### Instructions to follow
In the listing below, find the line with "right hip: (86, 259)" and the line with "right shoulder: (281, 199)". Repeat those two lines and all lines between them exactly.

### Information shown
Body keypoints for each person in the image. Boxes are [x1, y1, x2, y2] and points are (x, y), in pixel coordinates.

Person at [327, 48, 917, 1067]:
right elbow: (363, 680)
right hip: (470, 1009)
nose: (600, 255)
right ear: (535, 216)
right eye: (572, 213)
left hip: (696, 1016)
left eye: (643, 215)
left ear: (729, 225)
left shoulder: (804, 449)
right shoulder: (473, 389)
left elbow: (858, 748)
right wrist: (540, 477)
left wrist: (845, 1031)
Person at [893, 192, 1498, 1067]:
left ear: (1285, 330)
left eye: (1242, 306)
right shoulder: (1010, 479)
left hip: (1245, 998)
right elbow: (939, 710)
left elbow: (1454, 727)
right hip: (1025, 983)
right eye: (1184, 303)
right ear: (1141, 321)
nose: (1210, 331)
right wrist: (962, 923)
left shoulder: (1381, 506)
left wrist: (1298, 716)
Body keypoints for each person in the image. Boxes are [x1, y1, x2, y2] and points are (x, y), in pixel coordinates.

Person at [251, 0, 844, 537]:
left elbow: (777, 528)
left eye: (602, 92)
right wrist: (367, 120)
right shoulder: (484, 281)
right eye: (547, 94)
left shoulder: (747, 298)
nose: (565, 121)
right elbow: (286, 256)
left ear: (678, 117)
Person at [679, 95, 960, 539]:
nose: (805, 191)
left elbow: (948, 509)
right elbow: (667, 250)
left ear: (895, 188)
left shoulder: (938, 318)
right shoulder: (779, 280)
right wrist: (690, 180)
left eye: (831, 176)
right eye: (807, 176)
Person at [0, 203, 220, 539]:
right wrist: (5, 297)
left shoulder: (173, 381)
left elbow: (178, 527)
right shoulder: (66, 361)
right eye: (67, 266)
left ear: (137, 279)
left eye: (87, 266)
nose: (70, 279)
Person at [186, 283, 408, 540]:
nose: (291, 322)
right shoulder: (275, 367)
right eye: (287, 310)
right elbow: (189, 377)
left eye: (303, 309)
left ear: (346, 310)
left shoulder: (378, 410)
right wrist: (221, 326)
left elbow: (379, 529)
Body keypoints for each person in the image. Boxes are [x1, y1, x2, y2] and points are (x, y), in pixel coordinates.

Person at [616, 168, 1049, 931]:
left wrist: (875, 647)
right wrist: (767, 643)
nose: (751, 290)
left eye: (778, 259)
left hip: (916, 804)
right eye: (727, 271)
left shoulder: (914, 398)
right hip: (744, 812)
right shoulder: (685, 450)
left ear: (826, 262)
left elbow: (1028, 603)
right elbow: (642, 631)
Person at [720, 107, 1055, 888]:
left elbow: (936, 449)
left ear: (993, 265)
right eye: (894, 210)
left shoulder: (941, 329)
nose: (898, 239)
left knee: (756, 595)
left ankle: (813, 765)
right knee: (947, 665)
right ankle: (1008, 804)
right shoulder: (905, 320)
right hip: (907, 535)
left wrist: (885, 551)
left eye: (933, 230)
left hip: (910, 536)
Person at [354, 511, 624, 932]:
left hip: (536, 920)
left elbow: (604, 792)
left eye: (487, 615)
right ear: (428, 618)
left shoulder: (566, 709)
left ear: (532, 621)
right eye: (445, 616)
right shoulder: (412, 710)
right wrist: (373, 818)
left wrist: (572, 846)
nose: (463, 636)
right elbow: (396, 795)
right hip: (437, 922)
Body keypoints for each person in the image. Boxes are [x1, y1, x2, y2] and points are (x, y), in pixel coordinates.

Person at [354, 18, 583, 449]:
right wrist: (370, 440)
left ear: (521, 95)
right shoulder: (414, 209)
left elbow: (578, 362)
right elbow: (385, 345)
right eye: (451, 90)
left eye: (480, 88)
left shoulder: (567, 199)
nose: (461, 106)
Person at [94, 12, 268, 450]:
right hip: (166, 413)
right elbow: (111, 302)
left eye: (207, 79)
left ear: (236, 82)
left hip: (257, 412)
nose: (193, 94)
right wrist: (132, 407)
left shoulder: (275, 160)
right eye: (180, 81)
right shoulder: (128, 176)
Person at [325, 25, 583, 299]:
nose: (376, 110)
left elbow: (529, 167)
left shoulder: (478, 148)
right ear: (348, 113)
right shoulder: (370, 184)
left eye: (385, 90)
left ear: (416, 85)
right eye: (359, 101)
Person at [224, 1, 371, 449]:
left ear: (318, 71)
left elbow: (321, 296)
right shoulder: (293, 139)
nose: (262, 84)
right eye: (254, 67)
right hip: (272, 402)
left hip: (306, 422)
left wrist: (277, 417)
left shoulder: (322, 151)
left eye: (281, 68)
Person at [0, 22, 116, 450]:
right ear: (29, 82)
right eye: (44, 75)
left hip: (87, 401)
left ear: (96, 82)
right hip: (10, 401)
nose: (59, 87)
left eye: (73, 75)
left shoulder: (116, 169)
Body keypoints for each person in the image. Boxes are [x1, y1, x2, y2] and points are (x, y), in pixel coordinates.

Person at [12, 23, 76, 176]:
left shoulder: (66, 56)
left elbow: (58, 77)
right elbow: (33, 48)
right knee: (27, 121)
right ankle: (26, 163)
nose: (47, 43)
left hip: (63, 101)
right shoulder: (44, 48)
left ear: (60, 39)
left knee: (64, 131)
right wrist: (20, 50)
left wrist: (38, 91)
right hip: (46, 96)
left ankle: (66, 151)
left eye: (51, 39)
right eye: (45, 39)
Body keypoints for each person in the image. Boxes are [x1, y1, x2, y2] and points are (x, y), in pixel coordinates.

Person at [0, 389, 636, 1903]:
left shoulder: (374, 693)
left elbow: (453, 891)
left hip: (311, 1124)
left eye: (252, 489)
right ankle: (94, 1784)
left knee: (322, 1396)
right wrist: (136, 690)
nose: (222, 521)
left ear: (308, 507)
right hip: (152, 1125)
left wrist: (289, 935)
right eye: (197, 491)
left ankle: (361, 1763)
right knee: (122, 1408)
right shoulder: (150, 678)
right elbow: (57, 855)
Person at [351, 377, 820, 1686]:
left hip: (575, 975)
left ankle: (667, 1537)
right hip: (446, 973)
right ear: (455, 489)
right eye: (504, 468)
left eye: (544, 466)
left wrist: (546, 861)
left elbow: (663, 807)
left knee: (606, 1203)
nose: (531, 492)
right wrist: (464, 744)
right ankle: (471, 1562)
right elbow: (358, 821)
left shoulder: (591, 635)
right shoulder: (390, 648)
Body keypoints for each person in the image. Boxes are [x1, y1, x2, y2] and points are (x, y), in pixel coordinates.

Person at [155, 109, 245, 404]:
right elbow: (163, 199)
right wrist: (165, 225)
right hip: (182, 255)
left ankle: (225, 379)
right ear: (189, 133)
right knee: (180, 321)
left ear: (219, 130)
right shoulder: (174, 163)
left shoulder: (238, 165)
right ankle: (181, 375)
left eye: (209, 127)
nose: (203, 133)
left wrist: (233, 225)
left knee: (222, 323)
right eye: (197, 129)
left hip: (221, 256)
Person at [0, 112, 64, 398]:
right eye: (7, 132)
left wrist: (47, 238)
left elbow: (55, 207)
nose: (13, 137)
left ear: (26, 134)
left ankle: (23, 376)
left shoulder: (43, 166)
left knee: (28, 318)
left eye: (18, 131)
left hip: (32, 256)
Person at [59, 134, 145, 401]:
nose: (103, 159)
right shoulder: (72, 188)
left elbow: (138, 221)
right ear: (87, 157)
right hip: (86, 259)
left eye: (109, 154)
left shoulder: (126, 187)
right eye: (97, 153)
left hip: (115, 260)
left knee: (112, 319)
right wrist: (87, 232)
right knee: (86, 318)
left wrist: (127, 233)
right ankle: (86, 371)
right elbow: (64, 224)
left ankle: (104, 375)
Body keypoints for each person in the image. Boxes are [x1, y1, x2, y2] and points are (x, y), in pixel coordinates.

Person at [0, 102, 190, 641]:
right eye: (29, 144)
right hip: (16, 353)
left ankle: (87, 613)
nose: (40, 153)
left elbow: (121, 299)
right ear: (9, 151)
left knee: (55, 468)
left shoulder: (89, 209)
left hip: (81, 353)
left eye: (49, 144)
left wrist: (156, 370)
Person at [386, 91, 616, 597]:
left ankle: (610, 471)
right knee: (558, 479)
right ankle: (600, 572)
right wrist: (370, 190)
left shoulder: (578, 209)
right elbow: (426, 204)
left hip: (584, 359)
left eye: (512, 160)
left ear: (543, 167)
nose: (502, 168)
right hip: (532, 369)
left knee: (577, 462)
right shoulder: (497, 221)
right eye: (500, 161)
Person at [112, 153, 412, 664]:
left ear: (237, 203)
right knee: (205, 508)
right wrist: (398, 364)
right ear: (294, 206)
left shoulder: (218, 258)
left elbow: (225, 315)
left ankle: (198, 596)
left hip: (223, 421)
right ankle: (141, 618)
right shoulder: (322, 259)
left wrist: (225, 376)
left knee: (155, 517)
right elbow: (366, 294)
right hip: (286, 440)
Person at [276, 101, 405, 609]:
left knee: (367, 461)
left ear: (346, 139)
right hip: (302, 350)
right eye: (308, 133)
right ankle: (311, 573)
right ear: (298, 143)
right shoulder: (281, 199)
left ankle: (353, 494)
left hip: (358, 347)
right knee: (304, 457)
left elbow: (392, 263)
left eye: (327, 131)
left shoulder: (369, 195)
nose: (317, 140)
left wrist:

### Written answer
right hip: (86, 259)
left eye: (109, 154)
left shoulder: (126, 187)
right eye: (97, 153)
left hip: (115, 260)
left knee: (112, 319)
right wrist: (87, 232)
right knee: (86, 318)
left wrist: (127, 233)
right ankle: (86, 371)
right elbow: (64, 224)
left ankle: (104, 375)
Body keypoints for each person in the image. Boxes are [x1, y1, x2, y2] and points are (x, y), in pixel coordinates.

Person at [0, 102, 190, 641]:
right eye: (29, 144)
right hip: (16, 353)
left ankle: (87, 613)
nose: (40, 153)
left elbow: (121, 299)
right ear: (9, 151)
left knee: (55, 468)
left shoulder: (89, 209)
left hip: (81, 353)
left eye: (49, 144)
left wrist: (156, 370)
Person at [386, 91, 616, 597]:
left ankle: (610, 471)
right knee: (558, 479)
right ankle: (600, 572)
right wrist: (370, 190)
left shoulder: (578, 209)
right elbow: (426, 204)
left hip: (584, 359)
left eye: (512, 160)
left ear: (543, 167)
nose: (502, 168)
right hip: (532, 369)
left knee: (577, 462)
right shoulder: (497, 221)
right eye: (500, 161)
Person at [112, 153, 412, 664]:
left ear: (237, 203)
right knee: (205, 508)
right wrist: (398, 364)
right ear: (294, 206)
left shoulder: (218, 258)
left elbow: (225, 315)
left ankle: (198, 596)
left hip: (223, 421)
right ankle: (141, 618)
right shoulder: (322, 259)
left wrist: (225, 376)
left knee: (155, 517)
right elbow: (366, 294)
right hip: (286, 440)
Person at [276, 101, 405, 609]:
left knee: (367, 461)
left ear: (346, 139)
right hip: (302, 350)
right eye: (308, 133)
right ankle: (311, 573)
right ear: (298, 143)
right shoulder: (281, 199)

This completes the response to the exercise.